林禾页又说:“我寻思我们手都牵了,也没好上啊。”
许暗脱口而出就是:“那不一样!”
林禾页倒也没下文了。
许暗心里琢磨着怎么回事呢。
眼睛就瞟了一眼。
哟,看断背山呢。
就跟个蚊子似的滋了一下:“怎么看这个呢...”
林禾页偏过头,声音是坦坦荡荡:“这怎么了?”
许暗心里说,我们两个好歹都是弯的,互相还都有意思,坐在一起看断背山,还正好是帐篷里的那段吻戏,没有非分之想那得不正常吧。
看着电视屏幕里两个人贴得越来越近,许暗觉得自己的脸也越来越烧,恨不得钻进沙发缝里。
“啊,我去给祟祟喂点罐头吧……”说着,就要站起来。
林禾页一把拉住了他,“你这一天喂几顿罐头啊。
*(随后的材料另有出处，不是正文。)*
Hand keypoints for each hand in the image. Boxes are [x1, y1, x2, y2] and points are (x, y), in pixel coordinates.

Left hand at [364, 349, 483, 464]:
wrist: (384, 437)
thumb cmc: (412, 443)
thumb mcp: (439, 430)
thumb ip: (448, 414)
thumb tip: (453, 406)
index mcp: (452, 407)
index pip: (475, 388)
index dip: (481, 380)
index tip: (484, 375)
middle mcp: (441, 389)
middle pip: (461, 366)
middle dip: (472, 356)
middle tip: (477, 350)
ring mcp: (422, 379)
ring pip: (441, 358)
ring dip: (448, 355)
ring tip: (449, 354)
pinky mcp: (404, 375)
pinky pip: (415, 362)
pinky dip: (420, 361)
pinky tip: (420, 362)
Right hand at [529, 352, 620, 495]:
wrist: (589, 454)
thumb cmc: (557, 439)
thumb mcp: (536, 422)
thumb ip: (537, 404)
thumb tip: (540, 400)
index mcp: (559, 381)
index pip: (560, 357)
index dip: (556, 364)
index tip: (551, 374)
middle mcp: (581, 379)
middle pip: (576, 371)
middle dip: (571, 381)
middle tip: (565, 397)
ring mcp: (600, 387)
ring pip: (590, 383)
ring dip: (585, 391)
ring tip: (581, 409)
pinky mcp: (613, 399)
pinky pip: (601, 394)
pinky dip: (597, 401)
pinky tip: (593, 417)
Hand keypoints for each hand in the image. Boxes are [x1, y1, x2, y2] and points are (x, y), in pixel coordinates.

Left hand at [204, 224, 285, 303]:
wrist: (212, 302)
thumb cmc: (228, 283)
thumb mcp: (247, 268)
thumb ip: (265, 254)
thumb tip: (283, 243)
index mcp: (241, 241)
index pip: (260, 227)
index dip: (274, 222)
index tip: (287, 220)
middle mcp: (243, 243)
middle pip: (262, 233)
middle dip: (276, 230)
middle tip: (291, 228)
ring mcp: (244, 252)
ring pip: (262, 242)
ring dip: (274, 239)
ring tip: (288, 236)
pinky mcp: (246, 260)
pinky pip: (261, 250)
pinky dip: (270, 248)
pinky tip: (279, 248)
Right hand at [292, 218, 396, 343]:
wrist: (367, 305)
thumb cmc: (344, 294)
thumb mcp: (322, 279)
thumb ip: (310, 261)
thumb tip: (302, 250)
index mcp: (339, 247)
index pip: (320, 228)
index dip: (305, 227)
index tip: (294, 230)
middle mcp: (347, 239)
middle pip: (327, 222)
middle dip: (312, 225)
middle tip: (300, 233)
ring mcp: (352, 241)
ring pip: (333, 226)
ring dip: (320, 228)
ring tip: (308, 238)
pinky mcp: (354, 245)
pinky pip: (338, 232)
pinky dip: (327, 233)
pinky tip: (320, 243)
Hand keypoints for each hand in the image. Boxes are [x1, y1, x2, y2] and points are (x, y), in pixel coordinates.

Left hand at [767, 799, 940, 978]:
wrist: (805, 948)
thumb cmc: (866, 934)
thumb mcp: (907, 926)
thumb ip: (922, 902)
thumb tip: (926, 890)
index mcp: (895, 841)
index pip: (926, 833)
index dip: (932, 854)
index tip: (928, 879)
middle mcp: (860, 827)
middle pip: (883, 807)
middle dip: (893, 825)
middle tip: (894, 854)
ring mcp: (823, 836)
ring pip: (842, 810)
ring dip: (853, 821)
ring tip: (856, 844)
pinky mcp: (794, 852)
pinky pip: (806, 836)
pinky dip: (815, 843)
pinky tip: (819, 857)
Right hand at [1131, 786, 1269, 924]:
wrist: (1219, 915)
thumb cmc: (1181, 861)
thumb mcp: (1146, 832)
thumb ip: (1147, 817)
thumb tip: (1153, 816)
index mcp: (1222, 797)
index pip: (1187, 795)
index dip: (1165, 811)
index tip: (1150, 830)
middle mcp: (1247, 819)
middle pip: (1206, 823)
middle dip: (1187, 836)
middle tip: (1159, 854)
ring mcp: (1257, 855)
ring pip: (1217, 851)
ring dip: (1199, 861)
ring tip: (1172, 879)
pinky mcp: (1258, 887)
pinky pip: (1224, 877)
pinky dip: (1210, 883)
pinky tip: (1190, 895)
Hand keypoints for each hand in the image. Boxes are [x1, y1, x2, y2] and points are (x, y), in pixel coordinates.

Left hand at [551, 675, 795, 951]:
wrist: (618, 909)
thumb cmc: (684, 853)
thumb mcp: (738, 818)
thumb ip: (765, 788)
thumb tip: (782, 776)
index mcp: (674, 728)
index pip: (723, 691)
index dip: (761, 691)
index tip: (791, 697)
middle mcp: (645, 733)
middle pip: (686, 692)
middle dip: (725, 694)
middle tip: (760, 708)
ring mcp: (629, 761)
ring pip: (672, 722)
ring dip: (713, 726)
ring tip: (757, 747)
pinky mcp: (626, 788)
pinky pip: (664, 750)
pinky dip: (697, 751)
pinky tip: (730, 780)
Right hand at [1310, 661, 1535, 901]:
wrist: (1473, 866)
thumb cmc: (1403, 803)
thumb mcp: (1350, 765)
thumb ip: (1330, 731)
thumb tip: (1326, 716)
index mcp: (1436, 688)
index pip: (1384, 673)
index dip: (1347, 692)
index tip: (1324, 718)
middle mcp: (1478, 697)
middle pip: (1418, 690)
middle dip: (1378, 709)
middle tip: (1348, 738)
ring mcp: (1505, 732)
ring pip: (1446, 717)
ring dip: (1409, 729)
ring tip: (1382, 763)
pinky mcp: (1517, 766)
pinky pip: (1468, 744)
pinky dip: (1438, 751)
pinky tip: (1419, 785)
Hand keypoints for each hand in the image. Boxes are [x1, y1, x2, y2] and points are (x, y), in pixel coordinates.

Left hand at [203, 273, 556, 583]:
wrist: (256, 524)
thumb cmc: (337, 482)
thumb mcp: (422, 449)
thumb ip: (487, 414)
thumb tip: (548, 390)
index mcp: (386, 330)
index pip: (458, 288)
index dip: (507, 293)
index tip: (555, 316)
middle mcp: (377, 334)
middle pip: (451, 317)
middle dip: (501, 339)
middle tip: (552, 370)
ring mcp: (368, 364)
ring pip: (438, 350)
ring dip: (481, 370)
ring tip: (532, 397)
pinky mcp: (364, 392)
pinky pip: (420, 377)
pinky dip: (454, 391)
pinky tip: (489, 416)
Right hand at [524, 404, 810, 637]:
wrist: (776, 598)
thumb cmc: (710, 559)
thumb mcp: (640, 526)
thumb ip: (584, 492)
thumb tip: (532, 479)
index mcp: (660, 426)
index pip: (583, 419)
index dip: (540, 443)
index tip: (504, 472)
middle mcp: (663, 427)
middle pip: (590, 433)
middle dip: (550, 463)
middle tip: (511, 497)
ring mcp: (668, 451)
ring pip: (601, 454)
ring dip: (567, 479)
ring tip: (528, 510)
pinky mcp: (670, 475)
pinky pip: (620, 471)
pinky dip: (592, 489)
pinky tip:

”
许暗本来就有点心不在焉的,被林禾页一拉,整个人一歪就滑倒在沙发上,还没来得及支起上半身,一道阴影就覆了过来。
许暗看了看林禾页撑在两侧的手,眼睛根本不敢往上抬,只隐约看到他领口露出的一小段锁骨,还有往里的……他忍不住咽了口口水,哆哆嗦嗦地说:“别……别在这……这有……”
“不在这在哪?”
林禾页看他误会了,心念一转,反而换成手肘撑着沙发,一脸邪恶地凑得更近,鼻尖似有若无地抵着许暗的,轻佻地说:“管他有什么,小爷我已经等不住了!”,说着就要继续往下。
许暗心跳快得像到了极限,抬脚怕又踢到林禾页,只好伸手抵到了他的胸口,一边急着说:“这有监控...”
又没用力,像极了欲拒还迎。
林禾页听了,不但没退开,反而意味深长地说:“监控?挺有情趣啊,同志。”
“想什么呢,看祟祟用的...真的!”
许暗怕他误会,指了指头顶——一个红色的光点正在闪烁。
没想到林禾页抬眼看了看,反而凑到许暗的耳边幽幽地说:“那不在这,换个屋?”